◆ Records to use:
*-*-*

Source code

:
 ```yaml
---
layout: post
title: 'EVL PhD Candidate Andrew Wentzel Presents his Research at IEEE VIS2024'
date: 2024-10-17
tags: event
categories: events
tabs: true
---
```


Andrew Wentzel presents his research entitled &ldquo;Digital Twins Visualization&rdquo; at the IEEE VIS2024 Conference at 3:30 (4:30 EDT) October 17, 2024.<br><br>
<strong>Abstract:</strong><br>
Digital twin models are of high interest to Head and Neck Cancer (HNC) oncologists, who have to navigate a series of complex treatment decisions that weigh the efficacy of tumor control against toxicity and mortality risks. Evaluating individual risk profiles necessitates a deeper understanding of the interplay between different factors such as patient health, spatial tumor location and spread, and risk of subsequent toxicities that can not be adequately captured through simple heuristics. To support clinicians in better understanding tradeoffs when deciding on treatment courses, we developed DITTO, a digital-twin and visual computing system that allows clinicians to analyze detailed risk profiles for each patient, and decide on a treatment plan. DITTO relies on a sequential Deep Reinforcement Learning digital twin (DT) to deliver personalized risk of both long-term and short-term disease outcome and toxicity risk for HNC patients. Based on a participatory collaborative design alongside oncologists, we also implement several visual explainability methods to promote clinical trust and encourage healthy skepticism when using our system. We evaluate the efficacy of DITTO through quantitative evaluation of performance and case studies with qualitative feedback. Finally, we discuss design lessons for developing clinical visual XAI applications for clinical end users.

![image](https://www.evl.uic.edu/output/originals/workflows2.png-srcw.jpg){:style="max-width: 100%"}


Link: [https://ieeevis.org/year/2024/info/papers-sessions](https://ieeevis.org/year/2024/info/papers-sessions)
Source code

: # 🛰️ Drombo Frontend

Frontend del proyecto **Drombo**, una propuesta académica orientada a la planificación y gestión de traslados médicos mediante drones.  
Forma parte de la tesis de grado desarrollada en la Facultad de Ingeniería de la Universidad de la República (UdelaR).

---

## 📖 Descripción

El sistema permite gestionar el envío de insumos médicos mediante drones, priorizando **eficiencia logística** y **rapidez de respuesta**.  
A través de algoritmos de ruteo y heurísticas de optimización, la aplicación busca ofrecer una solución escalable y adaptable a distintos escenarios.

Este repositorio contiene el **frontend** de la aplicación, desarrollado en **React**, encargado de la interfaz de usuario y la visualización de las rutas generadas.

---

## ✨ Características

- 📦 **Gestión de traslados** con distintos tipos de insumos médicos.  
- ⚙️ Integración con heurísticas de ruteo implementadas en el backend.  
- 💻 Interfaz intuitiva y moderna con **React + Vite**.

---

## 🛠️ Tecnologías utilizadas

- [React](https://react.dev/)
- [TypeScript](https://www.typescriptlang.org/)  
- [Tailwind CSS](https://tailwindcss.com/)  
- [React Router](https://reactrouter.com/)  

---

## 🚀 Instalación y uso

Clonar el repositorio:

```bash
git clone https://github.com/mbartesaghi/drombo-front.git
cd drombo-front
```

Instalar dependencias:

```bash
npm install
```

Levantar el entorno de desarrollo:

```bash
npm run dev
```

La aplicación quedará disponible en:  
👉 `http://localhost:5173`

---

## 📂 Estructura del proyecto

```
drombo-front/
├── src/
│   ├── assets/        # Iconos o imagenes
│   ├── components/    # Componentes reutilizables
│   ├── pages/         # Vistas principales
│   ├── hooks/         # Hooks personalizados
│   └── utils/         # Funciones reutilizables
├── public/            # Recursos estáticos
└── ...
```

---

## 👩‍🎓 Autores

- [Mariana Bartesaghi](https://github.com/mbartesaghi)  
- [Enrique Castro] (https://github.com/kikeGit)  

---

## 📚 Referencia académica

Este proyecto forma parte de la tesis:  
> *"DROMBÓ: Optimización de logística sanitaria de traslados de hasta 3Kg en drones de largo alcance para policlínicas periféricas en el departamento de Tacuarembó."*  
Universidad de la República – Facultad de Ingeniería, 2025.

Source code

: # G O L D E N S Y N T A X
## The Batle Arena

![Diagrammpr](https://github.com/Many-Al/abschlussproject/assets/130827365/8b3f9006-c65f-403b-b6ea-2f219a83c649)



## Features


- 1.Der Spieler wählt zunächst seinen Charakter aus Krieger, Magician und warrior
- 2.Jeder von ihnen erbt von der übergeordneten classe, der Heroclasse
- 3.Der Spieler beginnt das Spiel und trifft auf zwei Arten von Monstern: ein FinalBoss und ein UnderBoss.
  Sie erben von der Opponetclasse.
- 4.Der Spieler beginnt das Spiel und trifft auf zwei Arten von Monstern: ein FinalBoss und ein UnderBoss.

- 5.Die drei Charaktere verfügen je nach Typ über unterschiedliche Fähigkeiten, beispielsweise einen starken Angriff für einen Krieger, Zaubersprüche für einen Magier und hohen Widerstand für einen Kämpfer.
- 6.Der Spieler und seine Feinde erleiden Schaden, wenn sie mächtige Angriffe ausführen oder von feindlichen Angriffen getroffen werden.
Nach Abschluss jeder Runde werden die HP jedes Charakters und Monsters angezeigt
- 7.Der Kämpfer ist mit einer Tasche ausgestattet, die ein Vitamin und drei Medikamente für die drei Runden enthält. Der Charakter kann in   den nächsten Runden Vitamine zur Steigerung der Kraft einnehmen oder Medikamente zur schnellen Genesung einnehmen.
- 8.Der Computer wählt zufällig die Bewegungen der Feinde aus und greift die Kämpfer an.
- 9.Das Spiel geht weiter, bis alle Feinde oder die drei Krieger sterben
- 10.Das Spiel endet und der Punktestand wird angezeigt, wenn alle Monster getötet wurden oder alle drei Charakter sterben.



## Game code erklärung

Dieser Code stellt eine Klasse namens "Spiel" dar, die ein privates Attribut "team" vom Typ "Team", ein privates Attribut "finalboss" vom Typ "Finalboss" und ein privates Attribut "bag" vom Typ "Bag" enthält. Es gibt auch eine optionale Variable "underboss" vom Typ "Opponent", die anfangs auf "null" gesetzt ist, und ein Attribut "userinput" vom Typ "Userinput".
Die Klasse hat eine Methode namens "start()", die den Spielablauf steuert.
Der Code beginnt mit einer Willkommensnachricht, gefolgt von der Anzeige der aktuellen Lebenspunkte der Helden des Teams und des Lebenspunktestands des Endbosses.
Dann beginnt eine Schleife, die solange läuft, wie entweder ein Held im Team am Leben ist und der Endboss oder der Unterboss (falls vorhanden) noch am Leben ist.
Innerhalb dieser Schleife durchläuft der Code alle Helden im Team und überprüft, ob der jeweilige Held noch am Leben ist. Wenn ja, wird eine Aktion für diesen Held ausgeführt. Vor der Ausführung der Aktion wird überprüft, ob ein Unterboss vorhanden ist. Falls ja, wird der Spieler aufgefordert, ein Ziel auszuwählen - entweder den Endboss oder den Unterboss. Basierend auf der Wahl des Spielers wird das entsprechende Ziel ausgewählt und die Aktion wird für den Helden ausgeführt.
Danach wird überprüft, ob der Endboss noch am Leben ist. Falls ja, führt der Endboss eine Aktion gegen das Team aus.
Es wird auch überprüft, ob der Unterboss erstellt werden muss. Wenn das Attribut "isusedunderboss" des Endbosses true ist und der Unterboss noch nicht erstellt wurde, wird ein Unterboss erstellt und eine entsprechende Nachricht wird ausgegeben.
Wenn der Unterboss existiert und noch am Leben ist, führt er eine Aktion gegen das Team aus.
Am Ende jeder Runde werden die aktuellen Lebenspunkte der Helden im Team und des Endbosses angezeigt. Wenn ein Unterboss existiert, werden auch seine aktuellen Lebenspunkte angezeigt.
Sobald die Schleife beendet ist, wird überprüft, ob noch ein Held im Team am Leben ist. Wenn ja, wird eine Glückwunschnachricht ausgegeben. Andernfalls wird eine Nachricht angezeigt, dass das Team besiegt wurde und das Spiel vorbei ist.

*-*-*

◆ Instructions to follow: Look for the word "logística". Copy out every line of the data that has it.

◆ Problem solution:
El sistema permite gestionar el envío de insumos médicos mediante drones, priorizando **eficiencia logística** y **rapidez de respuesta**.  
> *"DROMBÓ: Optimización de logística sanitaria de traslados de hasta 3Kg en drones de largo alcance para policlínicas periféricas en el departamento de Tacuarembó."*  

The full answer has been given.